REQUIRED ACTION — Return the lines of the material below verbatim, leaving out the pictures.

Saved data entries

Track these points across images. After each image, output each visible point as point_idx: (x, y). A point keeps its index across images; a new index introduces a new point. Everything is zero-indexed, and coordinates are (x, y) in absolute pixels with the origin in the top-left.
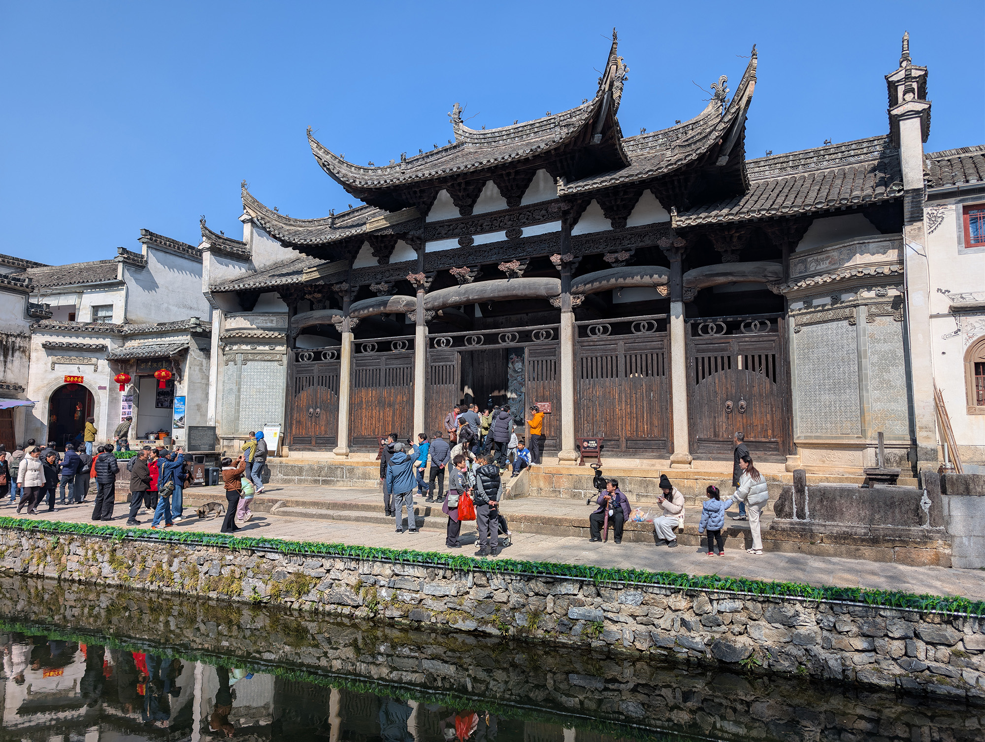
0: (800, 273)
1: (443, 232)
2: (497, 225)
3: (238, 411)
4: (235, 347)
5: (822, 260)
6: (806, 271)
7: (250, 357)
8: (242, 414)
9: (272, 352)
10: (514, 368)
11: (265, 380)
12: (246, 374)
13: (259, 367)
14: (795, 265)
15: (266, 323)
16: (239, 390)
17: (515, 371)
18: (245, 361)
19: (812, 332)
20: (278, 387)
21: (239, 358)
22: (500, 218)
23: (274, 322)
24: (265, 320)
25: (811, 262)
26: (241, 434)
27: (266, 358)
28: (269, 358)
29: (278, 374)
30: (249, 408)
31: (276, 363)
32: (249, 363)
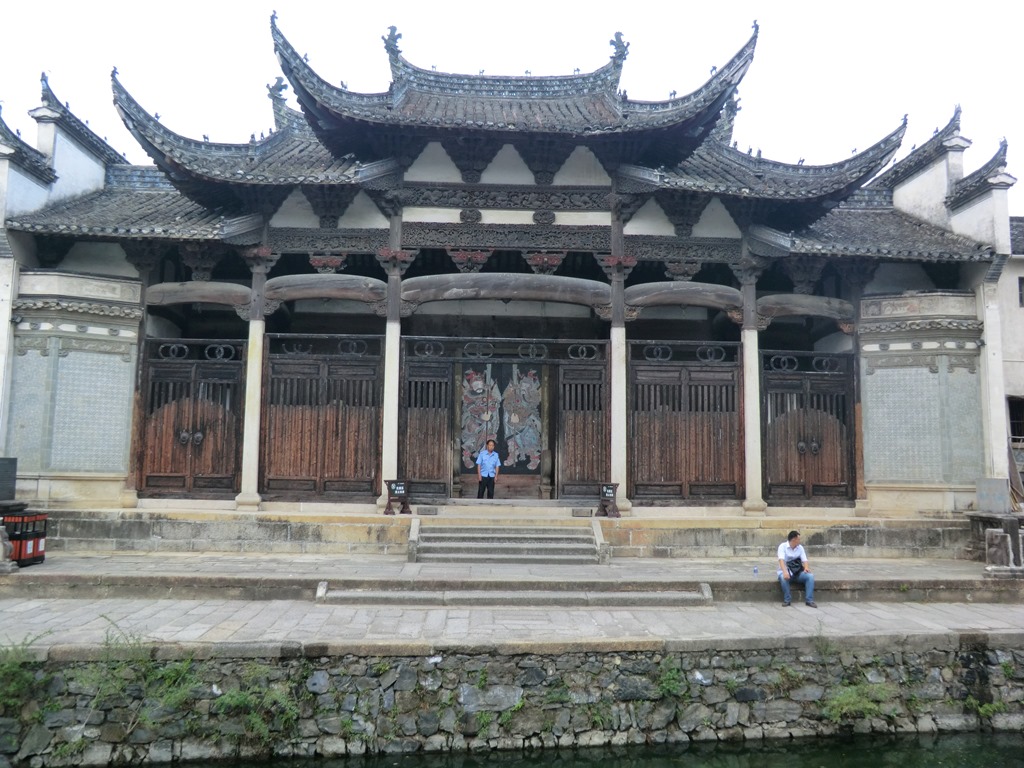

TASK RESPONSE —
Track these points across images. After each image, output each visible point as point_idx: (x, y). A point keeps its index across images; a new index introduces a new point. Everything is zero-indexed, and coordinates are (x, y) in absolute pixels with the origin in the top-left.
0: (800, 273)
1: (443, 232)
2: (497, 225)
3: (238, 411)
4: (235, 347)
5: (822, 260)
6: (806, 271)
7: (250, 357)
8: (242, 414)
9: (272, 352)
10: (514, 368)
11: (265, 380)
12: (246, 374)
13: (259, 367)
14: (795, 265)
15: (266, 323)
16: (239, 390)
17: (515, 371)
18: (245, 361)
19: (812, 332)
20: (278, 387)
21: (239, 358)
22: (500, 218)
23: (274, 322)
24: (265, 320)
25: (811, 262)
26: (241, 434)
27: (266, 358)
28: (269, 358)
29: (278, 374)
30: (249, 408)
31: (276, 363)
32: (249, 363)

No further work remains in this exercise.